Macy’s, Inc. (NYSE:M) today announced that its wholly owned subsidiary, Macy’s Retail Holdings, Inc., has amended certain terms of the previously announced cash tender offer (the “Tender Offer”) to purchase its outstanding 5.90% Senior Notes due 2016, 7.45% Debentures due 2016, 7.50% Debentures due 2015, and 7.875% Senior Notes due 2015 pursuant to, and in the acceptance priority order listed in, the Offer to Purchase, dated October 29, 2012 (the “Offer to Purchase”) and the related Letter of Transmittal (the “Letter of Transmittal” and, together with the Offer to Purchase, the “Tender Offer Documents”).

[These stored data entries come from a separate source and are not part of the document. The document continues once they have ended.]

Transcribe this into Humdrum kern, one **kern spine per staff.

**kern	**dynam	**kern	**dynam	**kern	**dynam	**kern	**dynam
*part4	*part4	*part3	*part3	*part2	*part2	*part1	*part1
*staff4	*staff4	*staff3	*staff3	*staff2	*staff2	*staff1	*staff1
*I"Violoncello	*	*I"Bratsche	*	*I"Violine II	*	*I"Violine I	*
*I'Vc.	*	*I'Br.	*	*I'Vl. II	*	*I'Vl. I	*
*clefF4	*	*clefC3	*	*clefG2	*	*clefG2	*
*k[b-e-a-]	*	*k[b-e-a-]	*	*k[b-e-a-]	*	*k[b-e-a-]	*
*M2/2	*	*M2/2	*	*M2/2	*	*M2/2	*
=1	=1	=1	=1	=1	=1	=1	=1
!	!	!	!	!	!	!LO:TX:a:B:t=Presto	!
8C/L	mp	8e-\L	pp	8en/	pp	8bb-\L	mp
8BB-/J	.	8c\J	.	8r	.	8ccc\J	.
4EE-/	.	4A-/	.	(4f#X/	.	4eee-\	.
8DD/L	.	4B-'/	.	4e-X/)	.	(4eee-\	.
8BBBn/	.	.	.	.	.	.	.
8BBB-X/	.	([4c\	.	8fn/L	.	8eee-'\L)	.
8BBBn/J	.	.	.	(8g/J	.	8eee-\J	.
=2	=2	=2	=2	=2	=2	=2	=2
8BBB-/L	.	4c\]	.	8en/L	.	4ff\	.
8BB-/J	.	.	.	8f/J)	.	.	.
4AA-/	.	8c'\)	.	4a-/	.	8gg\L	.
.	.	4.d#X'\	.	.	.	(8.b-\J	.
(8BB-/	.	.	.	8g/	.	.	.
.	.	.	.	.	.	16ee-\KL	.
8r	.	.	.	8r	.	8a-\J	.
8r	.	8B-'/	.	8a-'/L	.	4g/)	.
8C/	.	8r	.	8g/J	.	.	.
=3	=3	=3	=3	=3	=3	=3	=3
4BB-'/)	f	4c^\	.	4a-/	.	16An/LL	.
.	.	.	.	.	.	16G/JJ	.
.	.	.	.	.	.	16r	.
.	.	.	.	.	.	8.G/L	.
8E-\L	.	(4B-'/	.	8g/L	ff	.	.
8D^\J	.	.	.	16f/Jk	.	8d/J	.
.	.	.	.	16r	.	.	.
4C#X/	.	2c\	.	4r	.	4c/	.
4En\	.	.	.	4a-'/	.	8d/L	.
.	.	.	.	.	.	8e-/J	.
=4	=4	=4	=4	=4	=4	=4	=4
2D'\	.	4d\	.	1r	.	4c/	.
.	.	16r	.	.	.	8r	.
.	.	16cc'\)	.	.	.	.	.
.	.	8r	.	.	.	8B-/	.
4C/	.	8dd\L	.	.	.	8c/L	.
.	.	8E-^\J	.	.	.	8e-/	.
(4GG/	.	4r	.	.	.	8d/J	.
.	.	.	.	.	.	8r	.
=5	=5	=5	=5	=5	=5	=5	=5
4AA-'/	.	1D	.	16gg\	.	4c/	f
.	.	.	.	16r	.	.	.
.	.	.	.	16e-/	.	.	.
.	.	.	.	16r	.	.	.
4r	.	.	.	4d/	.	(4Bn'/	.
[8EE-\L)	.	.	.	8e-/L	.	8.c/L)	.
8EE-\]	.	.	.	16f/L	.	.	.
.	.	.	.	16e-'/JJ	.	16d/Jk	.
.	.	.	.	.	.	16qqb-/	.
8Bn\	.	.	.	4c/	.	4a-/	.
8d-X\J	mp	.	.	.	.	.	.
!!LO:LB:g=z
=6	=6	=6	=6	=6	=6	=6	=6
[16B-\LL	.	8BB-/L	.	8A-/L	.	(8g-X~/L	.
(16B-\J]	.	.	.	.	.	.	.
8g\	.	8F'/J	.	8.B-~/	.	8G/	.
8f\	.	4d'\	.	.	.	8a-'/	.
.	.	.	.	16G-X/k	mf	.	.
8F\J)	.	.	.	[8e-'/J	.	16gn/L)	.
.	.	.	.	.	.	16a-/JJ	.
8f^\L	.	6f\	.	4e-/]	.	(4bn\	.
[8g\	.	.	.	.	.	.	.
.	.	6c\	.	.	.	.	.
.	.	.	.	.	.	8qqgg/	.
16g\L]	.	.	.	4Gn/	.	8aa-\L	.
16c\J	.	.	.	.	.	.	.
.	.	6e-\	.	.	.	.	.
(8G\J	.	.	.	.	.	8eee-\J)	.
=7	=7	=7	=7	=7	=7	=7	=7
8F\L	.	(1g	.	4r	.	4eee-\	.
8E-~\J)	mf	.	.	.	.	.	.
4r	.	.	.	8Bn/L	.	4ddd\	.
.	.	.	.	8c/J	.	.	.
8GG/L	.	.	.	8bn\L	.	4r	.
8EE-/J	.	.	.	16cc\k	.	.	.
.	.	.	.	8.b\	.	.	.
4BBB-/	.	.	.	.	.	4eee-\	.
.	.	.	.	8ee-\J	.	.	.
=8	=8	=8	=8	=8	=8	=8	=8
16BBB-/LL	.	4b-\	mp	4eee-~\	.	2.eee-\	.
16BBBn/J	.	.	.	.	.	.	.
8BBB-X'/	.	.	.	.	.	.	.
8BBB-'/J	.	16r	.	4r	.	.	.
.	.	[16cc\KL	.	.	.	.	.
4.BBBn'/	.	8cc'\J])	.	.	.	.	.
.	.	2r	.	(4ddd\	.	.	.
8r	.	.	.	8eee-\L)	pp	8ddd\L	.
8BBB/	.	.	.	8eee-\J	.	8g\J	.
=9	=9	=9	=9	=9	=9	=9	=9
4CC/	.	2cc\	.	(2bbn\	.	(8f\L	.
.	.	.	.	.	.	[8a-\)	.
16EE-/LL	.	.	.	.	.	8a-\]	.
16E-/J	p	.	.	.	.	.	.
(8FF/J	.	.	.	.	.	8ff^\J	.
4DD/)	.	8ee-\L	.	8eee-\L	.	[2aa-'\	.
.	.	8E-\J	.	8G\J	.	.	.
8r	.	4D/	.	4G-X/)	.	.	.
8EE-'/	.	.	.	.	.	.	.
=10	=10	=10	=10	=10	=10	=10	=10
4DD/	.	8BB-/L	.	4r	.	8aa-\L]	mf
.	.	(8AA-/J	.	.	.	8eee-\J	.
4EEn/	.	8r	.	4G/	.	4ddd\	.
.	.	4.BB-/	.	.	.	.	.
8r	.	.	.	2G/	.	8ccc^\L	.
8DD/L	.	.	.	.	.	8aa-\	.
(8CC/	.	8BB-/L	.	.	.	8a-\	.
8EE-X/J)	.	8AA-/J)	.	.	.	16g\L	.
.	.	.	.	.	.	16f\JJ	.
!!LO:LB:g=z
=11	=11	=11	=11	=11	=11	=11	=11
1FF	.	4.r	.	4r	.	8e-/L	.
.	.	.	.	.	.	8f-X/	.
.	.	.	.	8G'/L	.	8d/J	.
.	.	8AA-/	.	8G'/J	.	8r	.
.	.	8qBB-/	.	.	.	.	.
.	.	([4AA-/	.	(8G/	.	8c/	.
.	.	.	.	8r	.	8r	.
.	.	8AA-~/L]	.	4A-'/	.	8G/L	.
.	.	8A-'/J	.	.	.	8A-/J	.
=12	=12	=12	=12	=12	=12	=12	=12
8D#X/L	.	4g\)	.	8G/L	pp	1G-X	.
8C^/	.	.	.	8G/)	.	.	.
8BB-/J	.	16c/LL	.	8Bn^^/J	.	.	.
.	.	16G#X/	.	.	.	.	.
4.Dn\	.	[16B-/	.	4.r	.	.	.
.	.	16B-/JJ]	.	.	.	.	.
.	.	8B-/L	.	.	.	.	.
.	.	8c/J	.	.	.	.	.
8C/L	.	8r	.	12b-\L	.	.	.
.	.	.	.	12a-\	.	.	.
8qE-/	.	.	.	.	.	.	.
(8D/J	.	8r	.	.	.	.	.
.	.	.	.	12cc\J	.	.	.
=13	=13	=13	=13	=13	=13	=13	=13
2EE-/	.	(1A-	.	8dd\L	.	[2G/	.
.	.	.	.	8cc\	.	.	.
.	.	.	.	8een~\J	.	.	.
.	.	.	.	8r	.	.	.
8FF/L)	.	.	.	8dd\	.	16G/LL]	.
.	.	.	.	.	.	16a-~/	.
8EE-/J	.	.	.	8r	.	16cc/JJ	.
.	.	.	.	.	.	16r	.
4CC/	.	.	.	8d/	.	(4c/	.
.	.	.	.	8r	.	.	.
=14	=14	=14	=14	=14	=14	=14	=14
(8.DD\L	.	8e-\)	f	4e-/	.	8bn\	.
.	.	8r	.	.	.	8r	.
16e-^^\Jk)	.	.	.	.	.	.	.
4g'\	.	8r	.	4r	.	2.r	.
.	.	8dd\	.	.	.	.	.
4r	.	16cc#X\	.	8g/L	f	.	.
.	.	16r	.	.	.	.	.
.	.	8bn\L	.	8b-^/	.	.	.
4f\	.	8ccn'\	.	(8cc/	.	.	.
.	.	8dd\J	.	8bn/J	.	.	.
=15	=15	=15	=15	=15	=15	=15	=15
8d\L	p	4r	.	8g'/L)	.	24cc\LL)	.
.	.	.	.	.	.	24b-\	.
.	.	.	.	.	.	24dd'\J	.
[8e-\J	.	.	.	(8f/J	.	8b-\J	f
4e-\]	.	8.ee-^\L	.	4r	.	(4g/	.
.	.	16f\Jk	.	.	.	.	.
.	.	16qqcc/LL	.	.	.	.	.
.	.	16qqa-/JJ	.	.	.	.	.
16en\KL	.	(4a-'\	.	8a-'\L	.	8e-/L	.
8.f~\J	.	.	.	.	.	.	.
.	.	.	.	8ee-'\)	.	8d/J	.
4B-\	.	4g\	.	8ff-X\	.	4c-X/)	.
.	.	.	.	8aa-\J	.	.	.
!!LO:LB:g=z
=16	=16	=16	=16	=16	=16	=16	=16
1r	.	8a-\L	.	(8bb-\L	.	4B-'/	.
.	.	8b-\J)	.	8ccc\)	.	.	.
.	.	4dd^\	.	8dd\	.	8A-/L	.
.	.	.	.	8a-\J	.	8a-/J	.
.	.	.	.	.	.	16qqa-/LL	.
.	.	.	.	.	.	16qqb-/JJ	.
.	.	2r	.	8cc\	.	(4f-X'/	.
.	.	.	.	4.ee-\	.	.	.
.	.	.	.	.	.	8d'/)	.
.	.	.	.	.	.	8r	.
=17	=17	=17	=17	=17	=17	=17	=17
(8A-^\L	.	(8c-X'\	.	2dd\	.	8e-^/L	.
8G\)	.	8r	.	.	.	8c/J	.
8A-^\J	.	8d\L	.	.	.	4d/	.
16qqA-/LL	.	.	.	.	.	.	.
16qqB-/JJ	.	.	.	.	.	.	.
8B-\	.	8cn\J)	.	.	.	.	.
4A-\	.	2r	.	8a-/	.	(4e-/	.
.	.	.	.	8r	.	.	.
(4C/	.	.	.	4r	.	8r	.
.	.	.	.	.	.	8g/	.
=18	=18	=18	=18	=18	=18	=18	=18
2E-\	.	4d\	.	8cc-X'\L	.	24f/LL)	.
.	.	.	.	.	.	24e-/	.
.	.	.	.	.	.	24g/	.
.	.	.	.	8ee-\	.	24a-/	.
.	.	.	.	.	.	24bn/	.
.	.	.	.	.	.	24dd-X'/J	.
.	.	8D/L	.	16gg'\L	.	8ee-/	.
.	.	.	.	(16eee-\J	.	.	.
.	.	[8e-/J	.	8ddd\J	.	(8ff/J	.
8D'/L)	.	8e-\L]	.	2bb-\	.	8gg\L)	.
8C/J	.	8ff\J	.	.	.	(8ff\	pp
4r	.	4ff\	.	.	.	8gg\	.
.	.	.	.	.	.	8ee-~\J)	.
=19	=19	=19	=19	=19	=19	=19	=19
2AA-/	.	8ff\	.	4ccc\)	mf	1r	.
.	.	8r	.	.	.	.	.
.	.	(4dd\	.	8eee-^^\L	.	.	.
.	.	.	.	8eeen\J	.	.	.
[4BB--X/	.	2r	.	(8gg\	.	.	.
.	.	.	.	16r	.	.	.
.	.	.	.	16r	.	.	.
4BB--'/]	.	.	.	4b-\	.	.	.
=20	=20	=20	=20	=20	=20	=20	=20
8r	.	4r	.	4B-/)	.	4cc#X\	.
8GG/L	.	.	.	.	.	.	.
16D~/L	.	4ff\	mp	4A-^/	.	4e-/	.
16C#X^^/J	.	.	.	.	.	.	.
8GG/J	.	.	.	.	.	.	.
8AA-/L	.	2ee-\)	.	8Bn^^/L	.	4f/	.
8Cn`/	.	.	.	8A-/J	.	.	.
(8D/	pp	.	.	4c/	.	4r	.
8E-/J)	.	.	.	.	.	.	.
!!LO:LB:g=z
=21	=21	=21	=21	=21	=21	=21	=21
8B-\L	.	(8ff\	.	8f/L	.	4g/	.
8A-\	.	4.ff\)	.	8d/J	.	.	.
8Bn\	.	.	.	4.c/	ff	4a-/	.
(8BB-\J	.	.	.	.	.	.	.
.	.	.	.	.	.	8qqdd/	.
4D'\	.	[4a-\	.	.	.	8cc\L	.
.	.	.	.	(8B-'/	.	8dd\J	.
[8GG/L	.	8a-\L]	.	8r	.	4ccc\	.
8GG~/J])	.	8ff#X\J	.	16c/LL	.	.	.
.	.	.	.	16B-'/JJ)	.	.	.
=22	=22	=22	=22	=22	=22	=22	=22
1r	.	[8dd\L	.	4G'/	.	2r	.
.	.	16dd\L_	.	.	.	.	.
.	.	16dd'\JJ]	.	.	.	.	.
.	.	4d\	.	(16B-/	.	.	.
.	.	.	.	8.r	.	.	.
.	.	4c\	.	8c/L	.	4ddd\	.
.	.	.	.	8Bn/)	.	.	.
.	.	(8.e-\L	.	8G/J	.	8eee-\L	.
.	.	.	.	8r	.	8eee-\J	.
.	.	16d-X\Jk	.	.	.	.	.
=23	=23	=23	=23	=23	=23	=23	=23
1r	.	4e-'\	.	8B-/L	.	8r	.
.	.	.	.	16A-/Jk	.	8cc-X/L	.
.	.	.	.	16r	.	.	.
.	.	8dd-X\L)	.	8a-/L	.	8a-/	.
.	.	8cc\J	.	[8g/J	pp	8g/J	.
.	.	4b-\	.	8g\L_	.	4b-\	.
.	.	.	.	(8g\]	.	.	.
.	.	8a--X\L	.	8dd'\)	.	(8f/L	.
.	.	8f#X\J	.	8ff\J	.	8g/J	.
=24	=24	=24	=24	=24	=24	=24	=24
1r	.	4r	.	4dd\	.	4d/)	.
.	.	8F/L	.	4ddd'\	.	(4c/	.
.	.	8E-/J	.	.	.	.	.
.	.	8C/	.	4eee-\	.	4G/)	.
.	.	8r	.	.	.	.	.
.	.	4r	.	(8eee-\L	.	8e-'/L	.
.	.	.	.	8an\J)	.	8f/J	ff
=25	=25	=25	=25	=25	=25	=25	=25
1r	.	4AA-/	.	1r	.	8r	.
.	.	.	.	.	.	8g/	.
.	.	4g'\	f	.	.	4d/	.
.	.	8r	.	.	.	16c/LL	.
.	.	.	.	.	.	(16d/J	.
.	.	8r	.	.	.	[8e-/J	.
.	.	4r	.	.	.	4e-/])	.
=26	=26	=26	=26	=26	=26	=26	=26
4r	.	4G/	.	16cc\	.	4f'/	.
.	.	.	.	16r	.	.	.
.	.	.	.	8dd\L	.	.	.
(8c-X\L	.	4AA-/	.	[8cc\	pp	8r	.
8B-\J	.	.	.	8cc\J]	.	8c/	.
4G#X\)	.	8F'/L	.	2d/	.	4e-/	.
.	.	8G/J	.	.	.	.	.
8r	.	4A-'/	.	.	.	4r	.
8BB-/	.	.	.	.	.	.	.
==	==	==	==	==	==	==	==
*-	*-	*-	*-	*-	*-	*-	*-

The Tender Offer has been amended to:
- increase the Maximum Tender Offer Amount of the outstanding Notes to be purchased in the Tender Offer to $700 million in aggregate principal amount. Macy’s Retail Holdings had previously offered to purchase an aggregate principal amount of up to $500 million of Notes in the Tender Offer. This action was taken in response to the positive reception the Tender Offer has experienced;
- add a maximum principal amount limitation of $400 million on the 5.90% Senior Notes due 2016 that may be purchased pursuant to the Tender Offer;
- extend the Early Tender Date and the Withdrawal Date from 5:00 p.m., New York City time, on November 9, 2012 to 5:00 p.m., New York City time, on November 16, 2012; and
- confirm the Price Determination Date as 2:00 p.m., New York City time, on November 13, 2012.
Except as set forth above, the terms and conditions of the Tender Offer remain unchanged. As previously disclosed in the Tender Offer Documents, the Tender Offer will expire at 11:59 p.m., New York City time, on November 27, 2012, unless extended (such date and time, as the same may be extended, the “Expiration Date”). The Settlement Date for the Tender Offer will be promptly after the Expiration Date, and currently is expected to be the first business day following the Expiration Date, November 28, 2012.